**What to work on**. For this task, output exactly the lines of the material below starting at the line with "middle pip: (69, 11)" and ending at the line with "index dip: (128, 73)"; pictures are to be excluded.

*** Block opens ***

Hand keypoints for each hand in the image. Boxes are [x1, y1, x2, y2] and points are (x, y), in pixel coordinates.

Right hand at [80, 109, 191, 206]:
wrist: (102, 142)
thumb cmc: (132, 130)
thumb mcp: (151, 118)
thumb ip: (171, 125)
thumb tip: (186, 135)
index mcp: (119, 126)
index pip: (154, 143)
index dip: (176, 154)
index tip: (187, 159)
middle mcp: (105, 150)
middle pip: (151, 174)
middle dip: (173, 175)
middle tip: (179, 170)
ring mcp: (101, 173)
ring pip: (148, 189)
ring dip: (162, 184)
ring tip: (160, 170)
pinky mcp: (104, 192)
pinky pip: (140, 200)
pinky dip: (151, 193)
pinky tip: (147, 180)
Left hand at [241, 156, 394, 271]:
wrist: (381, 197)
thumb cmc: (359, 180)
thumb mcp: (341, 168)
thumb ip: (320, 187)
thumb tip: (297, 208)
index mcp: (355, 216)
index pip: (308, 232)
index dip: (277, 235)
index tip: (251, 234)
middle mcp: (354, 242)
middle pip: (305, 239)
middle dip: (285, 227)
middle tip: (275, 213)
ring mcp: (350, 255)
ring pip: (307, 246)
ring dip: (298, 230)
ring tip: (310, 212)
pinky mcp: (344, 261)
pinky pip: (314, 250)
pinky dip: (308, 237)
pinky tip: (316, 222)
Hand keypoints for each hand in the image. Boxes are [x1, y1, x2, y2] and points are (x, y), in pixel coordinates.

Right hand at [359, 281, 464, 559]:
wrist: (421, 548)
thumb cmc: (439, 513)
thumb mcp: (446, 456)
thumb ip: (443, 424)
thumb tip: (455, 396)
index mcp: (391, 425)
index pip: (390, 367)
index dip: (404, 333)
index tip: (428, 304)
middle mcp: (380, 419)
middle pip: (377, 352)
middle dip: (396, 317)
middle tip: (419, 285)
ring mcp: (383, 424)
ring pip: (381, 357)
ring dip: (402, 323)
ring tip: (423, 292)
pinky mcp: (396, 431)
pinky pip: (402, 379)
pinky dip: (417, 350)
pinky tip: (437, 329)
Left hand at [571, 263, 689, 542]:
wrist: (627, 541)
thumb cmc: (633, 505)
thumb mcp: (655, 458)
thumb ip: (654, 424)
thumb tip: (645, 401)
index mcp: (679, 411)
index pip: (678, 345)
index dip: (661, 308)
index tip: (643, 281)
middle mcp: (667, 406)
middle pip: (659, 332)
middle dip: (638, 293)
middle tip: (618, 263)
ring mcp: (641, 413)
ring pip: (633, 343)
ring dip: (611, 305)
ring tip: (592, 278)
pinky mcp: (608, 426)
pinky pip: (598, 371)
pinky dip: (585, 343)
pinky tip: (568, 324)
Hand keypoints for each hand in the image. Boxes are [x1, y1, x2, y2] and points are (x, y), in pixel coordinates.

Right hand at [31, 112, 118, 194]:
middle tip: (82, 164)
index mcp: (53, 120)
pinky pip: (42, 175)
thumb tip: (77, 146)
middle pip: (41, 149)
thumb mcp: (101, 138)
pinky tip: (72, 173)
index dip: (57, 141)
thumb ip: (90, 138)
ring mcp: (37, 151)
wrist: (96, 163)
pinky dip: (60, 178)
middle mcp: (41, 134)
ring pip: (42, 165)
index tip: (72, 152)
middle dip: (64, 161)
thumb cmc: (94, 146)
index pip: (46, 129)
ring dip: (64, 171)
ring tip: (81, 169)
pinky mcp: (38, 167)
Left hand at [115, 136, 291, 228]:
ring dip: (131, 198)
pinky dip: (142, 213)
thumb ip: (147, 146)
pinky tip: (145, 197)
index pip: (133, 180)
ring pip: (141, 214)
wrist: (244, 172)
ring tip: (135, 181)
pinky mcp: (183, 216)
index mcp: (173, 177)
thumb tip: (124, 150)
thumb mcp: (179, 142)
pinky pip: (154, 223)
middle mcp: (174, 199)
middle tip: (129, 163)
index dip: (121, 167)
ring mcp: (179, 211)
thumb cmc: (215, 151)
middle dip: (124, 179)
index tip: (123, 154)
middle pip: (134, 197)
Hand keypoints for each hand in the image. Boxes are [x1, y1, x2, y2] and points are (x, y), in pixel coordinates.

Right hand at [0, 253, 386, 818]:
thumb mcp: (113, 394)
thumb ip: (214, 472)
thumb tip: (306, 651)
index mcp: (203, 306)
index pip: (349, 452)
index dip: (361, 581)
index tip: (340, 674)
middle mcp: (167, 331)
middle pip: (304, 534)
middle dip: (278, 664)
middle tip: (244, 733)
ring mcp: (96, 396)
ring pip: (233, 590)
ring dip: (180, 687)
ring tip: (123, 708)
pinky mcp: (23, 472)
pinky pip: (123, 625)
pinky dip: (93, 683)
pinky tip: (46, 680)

*** Block closes ***
*** Block opens ***

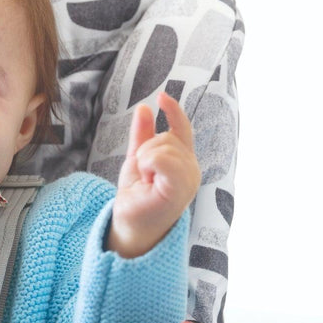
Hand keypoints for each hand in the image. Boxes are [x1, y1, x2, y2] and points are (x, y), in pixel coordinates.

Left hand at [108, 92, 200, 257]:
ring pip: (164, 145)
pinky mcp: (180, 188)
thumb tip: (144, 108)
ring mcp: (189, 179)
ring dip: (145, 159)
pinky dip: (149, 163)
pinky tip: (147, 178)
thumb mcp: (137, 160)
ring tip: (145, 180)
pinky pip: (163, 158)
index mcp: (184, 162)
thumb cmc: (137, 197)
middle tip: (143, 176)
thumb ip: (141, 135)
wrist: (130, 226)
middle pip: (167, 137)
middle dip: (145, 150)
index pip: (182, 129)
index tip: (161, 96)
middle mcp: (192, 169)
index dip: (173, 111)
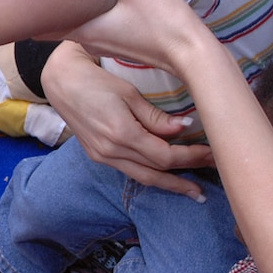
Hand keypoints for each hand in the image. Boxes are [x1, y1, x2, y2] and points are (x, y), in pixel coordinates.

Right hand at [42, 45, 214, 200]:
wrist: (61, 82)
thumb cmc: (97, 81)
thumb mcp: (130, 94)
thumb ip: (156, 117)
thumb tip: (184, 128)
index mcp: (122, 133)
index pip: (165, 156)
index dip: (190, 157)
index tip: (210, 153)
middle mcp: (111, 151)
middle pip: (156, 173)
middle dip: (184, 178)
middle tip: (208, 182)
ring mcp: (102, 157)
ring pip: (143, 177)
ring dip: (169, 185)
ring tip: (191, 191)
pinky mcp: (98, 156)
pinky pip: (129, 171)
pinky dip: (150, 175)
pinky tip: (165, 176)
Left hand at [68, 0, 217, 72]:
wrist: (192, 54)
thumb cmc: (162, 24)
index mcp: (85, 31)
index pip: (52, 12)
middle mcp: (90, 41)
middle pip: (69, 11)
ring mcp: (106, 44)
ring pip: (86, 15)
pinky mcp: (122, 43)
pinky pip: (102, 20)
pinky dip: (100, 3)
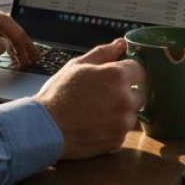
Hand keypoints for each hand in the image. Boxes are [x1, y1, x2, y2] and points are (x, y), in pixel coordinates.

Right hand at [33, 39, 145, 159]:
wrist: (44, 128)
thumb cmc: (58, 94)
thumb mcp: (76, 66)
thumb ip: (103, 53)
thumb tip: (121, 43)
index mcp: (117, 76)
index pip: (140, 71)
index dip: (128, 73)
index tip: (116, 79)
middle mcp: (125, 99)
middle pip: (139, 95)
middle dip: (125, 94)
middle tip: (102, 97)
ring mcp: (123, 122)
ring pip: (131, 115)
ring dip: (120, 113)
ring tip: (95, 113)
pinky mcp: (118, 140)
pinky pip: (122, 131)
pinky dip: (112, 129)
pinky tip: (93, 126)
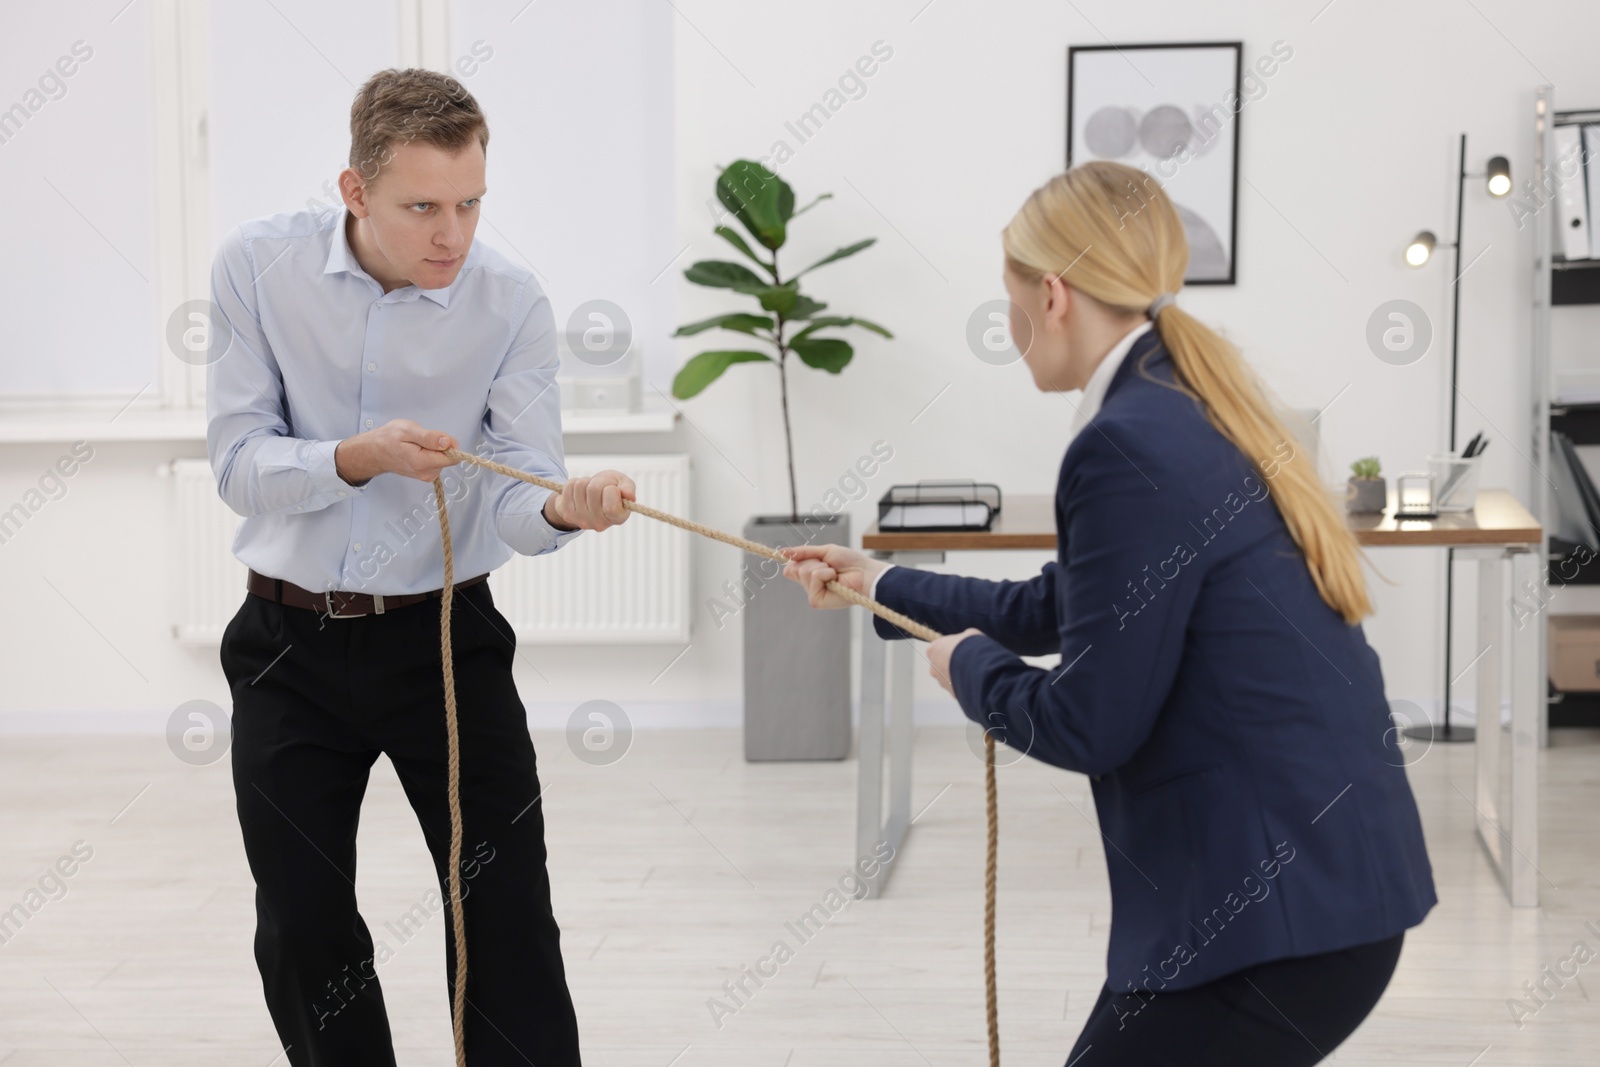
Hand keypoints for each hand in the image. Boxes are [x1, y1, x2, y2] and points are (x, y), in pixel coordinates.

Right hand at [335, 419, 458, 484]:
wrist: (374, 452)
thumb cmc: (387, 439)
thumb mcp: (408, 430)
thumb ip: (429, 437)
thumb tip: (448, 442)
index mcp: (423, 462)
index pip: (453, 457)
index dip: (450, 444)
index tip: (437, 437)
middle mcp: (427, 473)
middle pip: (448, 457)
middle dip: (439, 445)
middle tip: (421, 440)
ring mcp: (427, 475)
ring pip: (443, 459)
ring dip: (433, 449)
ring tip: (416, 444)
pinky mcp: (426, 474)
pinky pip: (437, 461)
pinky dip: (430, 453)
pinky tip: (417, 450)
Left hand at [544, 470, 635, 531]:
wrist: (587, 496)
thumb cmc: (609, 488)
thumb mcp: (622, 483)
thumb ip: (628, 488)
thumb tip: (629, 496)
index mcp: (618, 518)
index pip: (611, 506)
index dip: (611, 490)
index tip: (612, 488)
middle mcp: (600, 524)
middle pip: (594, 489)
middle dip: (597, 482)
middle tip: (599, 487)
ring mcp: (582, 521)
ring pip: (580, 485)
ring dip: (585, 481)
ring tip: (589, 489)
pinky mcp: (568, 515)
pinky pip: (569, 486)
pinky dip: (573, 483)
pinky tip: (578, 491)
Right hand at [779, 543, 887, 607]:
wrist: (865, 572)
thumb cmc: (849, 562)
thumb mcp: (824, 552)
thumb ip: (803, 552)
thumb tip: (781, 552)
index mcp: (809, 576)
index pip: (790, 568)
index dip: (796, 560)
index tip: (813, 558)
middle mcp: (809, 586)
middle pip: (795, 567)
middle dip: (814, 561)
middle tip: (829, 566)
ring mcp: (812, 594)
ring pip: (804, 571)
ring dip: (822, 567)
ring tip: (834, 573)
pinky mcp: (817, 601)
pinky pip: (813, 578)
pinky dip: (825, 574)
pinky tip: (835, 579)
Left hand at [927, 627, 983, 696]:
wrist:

*** Block closes ***

**Finished exercise**.
middle pip: (69, 11)
ring mcp: (106, 44)
ring pip: (86, 15)
pinky mcp: (122, 43)
pinky pip: (102, 20)
pinky dip: (100, 3)
Hand keypoints for each hand in the image. Boxes are [x1, y1, x2, y2] and points are (x, y), in pixel coordinates.

Right hand at [33, 39, 145, 159]:
wrist: (44, 128)
thumb cmc: (58, 94)
thumb mcp: (76, 66)
thumb ip: (103, 53)
thumb tip: (121, 43)
index mcp: (117, 76)
index pip: (140, 71)
index dip: (128, 73)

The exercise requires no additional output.